§ Task requirements
Print the whole listing below again, exactly as given.

Materials provided: Begin

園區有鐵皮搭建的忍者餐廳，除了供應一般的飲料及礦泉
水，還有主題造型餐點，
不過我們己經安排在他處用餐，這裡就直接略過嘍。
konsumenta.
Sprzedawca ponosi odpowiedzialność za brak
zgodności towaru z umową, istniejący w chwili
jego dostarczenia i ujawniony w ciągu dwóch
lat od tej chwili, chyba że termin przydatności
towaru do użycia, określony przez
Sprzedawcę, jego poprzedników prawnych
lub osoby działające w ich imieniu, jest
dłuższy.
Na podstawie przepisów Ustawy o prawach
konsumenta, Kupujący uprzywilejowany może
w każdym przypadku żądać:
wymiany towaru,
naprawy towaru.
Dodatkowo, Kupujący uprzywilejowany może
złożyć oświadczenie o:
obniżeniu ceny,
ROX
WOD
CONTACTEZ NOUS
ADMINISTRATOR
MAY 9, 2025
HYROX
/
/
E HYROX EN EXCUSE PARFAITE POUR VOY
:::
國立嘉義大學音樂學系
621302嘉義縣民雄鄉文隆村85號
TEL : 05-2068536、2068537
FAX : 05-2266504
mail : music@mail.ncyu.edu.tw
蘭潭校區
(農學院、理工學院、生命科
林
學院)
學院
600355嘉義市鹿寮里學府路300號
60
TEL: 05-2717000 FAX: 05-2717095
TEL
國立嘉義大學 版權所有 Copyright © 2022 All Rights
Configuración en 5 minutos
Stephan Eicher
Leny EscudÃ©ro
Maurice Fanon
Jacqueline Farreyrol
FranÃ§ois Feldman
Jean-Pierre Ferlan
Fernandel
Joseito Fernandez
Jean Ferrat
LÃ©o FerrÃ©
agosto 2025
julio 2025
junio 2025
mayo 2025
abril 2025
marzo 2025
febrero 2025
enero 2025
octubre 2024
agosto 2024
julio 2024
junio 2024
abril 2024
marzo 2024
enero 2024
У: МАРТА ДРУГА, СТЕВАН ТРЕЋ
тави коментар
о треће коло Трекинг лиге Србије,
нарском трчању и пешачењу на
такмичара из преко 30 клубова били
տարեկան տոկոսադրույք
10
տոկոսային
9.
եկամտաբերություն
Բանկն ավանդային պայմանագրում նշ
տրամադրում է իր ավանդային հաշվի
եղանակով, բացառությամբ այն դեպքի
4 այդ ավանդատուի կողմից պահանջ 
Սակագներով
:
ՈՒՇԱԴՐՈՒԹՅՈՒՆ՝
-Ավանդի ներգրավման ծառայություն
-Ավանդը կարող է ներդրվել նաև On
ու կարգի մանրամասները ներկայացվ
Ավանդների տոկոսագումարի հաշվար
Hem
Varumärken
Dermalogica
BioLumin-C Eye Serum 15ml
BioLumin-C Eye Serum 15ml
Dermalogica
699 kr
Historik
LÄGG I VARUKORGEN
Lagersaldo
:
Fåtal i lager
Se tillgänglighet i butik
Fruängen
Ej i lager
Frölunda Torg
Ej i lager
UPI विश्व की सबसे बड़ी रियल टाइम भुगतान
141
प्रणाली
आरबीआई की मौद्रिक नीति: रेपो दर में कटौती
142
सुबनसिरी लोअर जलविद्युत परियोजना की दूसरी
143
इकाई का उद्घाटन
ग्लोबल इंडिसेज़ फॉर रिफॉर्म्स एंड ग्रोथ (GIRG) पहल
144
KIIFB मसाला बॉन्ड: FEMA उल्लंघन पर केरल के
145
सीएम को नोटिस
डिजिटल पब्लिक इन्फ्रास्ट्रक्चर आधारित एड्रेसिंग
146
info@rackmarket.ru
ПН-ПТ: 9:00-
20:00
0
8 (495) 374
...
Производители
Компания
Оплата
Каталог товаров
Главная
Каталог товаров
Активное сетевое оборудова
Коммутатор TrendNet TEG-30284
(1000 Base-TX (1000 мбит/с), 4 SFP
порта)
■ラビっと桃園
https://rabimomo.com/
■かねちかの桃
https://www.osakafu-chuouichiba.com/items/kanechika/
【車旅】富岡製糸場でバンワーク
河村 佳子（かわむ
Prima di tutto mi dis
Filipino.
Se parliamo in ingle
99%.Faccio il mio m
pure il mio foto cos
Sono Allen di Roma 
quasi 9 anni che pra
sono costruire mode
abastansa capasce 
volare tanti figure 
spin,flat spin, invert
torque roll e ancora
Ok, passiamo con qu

Materials provided: End

§ Response to the exercise
園區有鐵皮搭建的忍者餐廳，除了供應一般的飲料及礦泉
水，還有主題造型餐點，
不過我們己經安排在他處用餐，這裡就直接略過嘍。
konsumenta.
Sprzedawca ponosi odpowiedzialność za brak
zgodności towaru z umową, istniejący w chwili
jego dostarczenia i ujawniony w ciągu dwóch
lat od tej chwili, chyba że termin przydatności
towaru do użycia, określony przez
Sprzedawcę, jego poprzedników prawnych
lub osoby działające w ich imieniu, jest
dłuższy.
Na podstawie przepisów Ustawy o prawach
konsumenta, Kupujący uprzywilejowany może
w każdym przypadku żądać:
wymiany towaru,
naprawy towaru.
Dodatkowo, Kupujący uprzywilejowany może
złożyć oświadczenie o:
obniżeniu ceny,
ROX
WOD
CONTACTEZ NOUS
ADMINISTRATOR
MAY 9, 2025
HYROX
/
/
E HYROX EN EXCUSE PARFAITE POUR VOY
:::
國立嘉義大學音樂學系
621302嘉義縣民雄鄉文隆村85號
TEL : 05-2068536、2068537
FAX : 05-2266504
mail : music@mail.ncyu.edu.tw
蘭潭校區
(農學院、理工學院、生命科
林
學院)
學院
600355嘉義市鹿寮里學府路300號
60
TEL: 05-2717000 FAX: 05-2717095
TEL
國立嘉義大學 版權所有 Copyright © 2022 All Rights
Configuración en 5 minutos
Stephan Eicher
Leny EscudÃ©ro
Maurice Fanon
Jacqueline Farreyrol
FranÃ§ois Feldman
Jean-Pierre Ferlan
Fernandel
Joseito Fernandez
Jean Ferrat
LÃ©o FerrÃ©
agosto 2025
julio 2025
junio 2025
mayo 2025
abril 2025
marzo 2025
febrero 2025
enero 2025
octubre 2024
agosto 2024
julio 2024
junio 2024
abril 2024
marzo 2024
enero 2024
У: МАРТА ДРУГА, СТЕВАН ТРЕЋ
тави коментар
о треће коло Трекинг лиге Србије,
нарском трчању и пешачењу на
такмичара из преко 30 клубова били
տարեկան տոկոսադրույք
10
տոկոսային
9.
եկամտաբերություն
Բանկն ավանդային պայմանագրում նշ
տրամադրում է իր ավանդային հաշվի
եղանակով, բացառությամբ այն դեպքի
4 այդ ավանդատուի կողմից պահանջ 
Սակագներով
:
ՈՒՇԱԴՐՈՒԹՅՈՒՆ՝
-Ավանդի ներգրավման ծառայություն
-Ավանդը կարող է ներդրվել նաև On
ու կարգի մանրամասները ներկայացվ
Ավանդների տոկոսագումարի հաշվար
Hem
Varumärken
Dermalogica
BioLumin-C Eye Serum 15ml
BioLumin-C Eye Serum 15ml
Dermalogica
699 kr
Historik
LÄGG I VARUKORGEN
Lagersaldo
:
Fåtal i lager
Se tillgänglighet i butik
Fruängen
Ej i lager
Frölunda Torg
Ej i lager
UPI विश्व की सबसे बड़ी रियल टाइम भुगतान
141
प्रणाली
आरबीआई की मौद्रिक नीति: रेपो दर में कटौती
142
सुबनसिरी लोअर जलविद्युत परियोजना की दूसरी
143
इकाई का उद्घाटन
ग्लोबल इंडिसेज़ फॉर रिफॉर्म्स एंड ग्रोथ (GIRG) पहल
144
KIIFB मसाला बॉन्ड: FEMA उल्लंघन पर केरल के
145
सीएम को नोटिस
डिजिटल पब्लिक इन्फ्रास्ट्रक्चर आधारित एड्रेसिंग
146
info@rackmarket.ru
ПН-ПТ: 9:00-
20:00
0
8 (495) 374
...
Производители
Компания
Оплата
Каталог товаров
Главная
Каталог товаров
Активное сетевое оборудова
Коммутатор TrendNet TEG-30284
(1000 Base-TX (1000 мбит/с), 4 SFP
порта)
■ラビっと桃園
https://rabimomo.com/
■かねちかの桃
https://www.osakafu-chuouichiba.com/items/kanechika/
【車旅】富岡製糸場でバンワーク
河村 佳子（かわむ
Prima di tutto mi dis
Filipino.
Se parliamo in ingle
99%.Faccio il mio m
pure il mio foto cos
Sono Allen di Roma 
quasi 9 anni che pra
sono costruire mode
abastansa capasce 
volare tanti figure 
spin,flat spin, invert
torque roll e ancora
Ok, passiamo con qu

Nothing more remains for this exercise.